After a couple of weeks, my tank was nothing but algae—a total mess, so I researched what to do and after a couple more weeks I was able to get that cleared up. Then, I could not get the water to the correct specs to introduce fish. Another two weeks passed before I decided to just go for it, and I introduced a test fish. Once it lived for a couple of weeks (and after dealing with another algae bloom), I finally had the tank working properly.

Then came the incredibly difficult decisions of what fish to buy. I started my research all over again. Worried that I would make bad decisions, I made no planned choices. Instead, I broke down one soggy Sunday afternoon at Petco and bought some green Tetras and some colorful Endlers. Looking for something colorful and larger, I learned that I could add one male Beta fish and it should work out.
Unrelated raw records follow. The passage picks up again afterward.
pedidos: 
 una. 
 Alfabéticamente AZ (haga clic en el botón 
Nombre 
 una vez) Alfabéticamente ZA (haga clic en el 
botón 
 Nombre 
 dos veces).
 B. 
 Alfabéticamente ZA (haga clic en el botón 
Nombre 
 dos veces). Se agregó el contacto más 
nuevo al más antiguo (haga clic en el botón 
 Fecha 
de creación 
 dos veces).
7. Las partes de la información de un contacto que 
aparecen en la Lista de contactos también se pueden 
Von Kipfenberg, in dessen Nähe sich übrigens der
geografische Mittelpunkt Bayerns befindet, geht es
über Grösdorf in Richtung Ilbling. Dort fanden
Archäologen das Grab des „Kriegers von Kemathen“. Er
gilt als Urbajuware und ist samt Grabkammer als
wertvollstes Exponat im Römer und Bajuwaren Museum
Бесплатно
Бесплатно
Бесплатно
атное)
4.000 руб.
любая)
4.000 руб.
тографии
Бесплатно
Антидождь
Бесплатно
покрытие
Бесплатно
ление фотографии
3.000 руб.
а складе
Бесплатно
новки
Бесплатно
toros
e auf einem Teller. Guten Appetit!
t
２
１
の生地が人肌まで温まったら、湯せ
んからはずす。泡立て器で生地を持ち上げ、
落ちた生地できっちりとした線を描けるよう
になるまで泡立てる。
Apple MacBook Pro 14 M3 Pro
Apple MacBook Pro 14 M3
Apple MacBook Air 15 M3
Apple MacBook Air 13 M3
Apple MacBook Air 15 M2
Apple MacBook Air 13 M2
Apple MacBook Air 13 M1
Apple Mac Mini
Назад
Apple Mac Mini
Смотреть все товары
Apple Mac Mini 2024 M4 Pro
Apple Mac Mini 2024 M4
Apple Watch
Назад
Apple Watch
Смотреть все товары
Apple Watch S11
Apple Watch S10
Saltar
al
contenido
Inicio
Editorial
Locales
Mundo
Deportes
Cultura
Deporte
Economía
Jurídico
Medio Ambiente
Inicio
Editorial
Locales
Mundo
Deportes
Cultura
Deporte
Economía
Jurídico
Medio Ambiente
Well, it did work out until I decided to add some beautiful long-tailed guppies into the tank. Within days, they were gone, never to be found. I knew that I had erred and felt a lot of remorse. But I am still learning. Along the way, a snail crawled out of the tank because I accidently left the cover off when filling up the water. Someday we will find this poor little guy. 

The tank looks good now, and the best part of all this meshugas is that the grandchildren really do love it. I lift up the grandkids in turn when they are over at the house, and we sit there on a little stool in front of the tank and together watch the colorful fish swim and dive.  

Now I wonder if I will break down and buy the Honda Monkey that I am eyeing, the yellow one that will remind me of the small motorbike I had as a child. Will I be able to justify it by driving my grandkids around the block? I’m sure that my children will NOT let me do this. So, if I get the bike, I’m on my own.